=== Provided passage ===
# DWA shop in west midlands?



## Guy (Aug 31, 2009)

As title, was wondering if there is any one or nearby surround the west midlands?


----------



## pace (May 7, 2010)

was a place called jurrasic ark not sure if still there tho


----------



## skimsa (Sep 28, 2007)

pace said:


> was a place called jurrasic ark not sure if still there tho


Its not, personal family events caused its closure. Shame i knew the guy who owned it and he was such a nice bloke. He had loads of DWA in mostly display but could get you anything. The biggest Gaboon ever and a stunning Black Mamba.

Theres a little shop not for from there Chase Pets and Reps, it had a few smalll rattlesnakes last time i was in.

Theres some shop on slade road but DO NOT GO THERE!!! The owners are vile, patronising and its way over priced. They try and rip everyone off. 

Rumour has it that the main shirley aquatics is getting into DWA too but i dont know how true that is.


----------



## nat.brassington (Jul 12, 2009)

There is a place called Shropshire Exotics in newport, shropshire. The dude who runs that is a nice guy and there are DWA there. Not sure if they are for sale or his personal collection but might be worth giving them a call!


----------



## john09 (Mar 31, 2009)

Not in west midlands but not too far away.
Cotswold reptile centre do a vast array of DWA. really good quality. 
Check out their webiste, just type it into google. :2thumb:


----------



## leecb0 (Apr 14, 2009)

As has been said Chase pets and reps will do DWA animals i have had stuff off him as he is a mate of mine. Jurrasic arc has been closed for a couple of years. Shropshire exotics is also a very good shop i have had a couple of snakes of Rich. Birmingham council dont like issueing DWAL and so they also dont let pet shops in brum have them i knew one shop got in a bit of bother a while back because they thought that as they had a petshop licence they were allowed to keep them. Are you looking to purchase or just look?

=== Actions to take ===
1. Answer these from the DWA shop thread:
(a) In what town is Shropshire Exotics located?
(b) According to skimsa, what caused jurrasic ark to close?
(c) What does leecb0 say Birmingham council doesn't like issuing?
2. Decide whether each statement agrees with the DWA shop thread, and back each yes or no with the deciding words from the thread:
(a) Cotswold reptile centre is in the west midlands.
(b) Chase Pets and Reps had a few small rattlesnakes the last time skimsa visited.
(c) leecb0 says Jurrasic arc has been closed for a couple of years.
3. Please print the stretch of the DWA shop thread from "There is a place" through "really good quality.".
The entries that come next play no part in any of this.

=== Items ===
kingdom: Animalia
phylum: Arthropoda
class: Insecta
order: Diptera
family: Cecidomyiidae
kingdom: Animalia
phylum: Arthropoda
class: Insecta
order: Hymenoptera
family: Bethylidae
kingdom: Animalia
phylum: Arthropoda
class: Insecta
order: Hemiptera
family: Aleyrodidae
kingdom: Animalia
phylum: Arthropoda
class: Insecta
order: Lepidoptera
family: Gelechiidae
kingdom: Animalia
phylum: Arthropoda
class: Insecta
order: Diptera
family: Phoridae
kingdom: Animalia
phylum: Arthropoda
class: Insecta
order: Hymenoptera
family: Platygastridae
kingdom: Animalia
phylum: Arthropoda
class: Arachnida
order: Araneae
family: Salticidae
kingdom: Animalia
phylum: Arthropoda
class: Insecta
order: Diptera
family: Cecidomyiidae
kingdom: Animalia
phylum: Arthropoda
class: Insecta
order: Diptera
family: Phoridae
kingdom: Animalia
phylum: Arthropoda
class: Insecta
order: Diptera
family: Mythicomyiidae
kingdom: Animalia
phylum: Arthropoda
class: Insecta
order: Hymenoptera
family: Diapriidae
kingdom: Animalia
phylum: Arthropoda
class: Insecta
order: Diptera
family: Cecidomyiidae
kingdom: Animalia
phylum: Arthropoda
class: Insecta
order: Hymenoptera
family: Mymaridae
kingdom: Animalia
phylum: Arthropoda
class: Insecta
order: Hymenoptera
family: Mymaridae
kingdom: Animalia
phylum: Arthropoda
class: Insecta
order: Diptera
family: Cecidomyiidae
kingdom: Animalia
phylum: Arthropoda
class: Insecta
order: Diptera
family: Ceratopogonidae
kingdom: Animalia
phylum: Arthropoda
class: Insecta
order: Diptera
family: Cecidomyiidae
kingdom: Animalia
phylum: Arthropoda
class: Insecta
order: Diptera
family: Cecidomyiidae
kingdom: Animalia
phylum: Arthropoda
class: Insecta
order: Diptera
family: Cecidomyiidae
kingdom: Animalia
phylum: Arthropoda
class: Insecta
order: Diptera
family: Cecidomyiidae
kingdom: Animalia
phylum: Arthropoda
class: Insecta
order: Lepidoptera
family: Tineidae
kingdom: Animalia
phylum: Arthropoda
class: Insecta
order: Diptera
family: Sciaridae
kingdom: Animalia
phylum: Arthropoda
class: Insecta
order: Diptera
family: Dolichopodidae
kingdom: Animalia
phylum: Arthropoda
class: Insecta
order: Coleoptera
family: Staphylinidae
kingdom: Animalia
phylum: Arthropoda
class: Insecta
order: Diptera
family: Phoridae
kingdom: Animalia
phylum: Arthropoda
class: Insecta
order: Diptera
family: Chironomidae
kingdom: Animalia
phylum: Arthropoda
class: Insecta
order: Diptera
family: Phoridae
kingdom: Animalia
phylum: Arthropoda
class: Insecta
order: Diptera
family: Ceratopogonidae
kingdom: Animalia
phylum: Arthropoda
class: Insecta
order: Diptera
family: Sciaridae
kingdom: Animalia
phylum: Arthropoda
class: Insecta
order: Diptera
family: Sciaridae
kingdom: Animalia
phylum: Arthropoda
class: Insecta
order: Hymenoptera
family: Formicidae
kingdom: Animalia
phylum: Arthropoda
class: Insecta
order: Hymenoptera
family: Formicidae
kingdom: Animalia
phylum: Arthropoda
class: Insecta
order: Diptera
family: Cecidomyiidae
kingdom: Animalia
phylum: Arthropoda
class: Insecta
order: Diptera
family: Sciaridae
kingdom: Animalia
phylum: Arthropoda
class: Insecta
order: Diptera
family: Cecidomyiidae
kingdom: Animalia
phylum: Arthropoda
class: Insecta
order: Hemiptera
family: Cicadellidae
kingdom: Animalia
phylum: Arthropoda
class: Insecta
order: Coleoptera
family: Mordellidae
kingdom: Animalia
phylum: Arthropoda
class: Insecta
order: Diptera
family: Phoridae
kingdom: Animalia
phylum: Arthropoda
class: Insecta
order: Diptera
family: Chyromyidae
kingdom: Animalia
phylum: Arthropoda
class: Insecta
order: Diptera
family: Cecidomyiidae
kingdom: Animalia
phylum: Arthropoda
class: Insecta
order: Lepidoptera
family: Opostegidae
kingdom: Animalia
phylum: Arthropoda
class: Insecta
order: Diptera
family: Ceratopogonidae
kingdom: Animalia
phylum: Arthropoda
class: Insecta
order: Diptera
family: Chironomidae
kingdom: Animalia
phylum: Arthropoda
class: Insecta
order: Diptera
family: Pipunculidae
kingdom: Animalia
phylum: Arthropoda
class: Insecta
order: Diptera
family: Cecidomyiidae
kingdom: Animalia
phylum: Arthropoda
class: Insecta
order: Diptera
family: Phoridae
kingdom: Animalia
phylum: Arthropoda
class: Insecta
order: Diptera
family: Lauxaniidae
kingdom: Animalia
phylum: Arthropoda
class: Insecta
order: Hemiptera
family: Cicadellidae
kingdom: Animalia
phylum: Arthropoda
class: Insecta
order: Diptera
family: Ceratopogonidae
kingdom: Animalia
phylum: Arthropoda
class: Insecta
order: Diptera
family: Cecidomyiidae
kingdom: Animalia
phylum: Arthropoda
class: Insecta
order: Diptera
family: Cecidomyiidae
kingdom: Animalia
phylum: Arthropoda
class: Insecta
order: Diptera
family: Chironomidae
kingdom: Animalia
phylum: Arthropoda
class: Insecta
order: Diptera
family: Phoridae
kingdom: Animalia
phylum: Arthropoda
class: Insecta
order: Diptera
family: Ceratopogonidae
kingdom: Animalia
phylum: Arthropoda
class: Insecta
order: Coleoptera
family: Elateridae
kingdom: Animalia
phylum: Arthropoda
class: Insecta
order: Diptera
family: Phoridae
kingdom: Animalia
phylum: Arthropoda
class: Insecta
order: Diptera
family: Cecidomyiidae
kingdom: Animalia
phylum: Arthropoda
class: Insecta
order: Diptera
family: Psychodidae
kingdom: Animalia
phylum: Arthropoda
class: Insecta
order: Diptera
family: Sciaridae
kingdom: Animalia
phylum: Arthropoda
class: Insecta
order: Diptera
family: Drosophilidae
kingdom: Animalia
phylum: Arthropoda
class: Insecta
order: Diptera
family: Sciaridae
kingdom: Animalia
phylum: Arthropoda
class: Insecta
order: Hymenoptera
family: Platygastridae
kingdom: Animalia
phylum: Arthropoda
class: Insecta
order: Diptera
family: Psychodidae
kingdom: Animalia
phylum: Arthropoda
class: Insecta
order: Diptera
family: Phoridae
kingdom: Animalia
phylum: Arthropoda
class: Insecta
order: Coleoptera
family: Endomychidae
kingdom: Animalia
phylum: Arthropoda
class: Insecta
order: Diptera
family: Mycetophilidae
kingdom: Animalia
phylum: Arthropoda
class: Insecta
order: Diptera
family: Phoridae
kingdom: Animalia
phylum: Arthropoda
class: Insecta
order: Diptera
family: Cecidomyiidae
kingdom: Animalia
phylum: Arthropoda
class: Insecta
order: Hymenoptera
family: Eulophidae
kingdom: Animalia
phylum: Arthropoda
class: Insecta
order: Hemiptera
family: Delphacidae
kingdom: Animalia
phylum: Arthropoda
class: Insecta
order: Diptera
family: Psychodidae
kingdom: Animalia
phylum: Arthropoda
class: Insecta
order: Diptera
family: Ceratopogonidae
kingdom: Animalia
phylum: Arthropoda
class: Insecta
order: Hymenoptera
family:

=== Exercise results ===
1.
(a) Newport, Shropshire
(b) Personal family events
(c) DWAL

2.
(a) No: "Not in west midlands but not too far away."
(b) Yes: "it had a few smalll rattlesnakes last time i was in."
(c) Yes: "Jurrasic arc has been closed for a couple of years."

3.
There is a place called Shropshire Exotics in newport, shropshire. The dude who runs that is a nice guy and there are DWA there. Not sure if they are for sale or his personal collection but might be worth giving them a call!


----------



## john09 (Mar 31, 2009)

Not in west midlands but not too far away.
Cotswold reptile centre do a vast array of DWA. really good quality.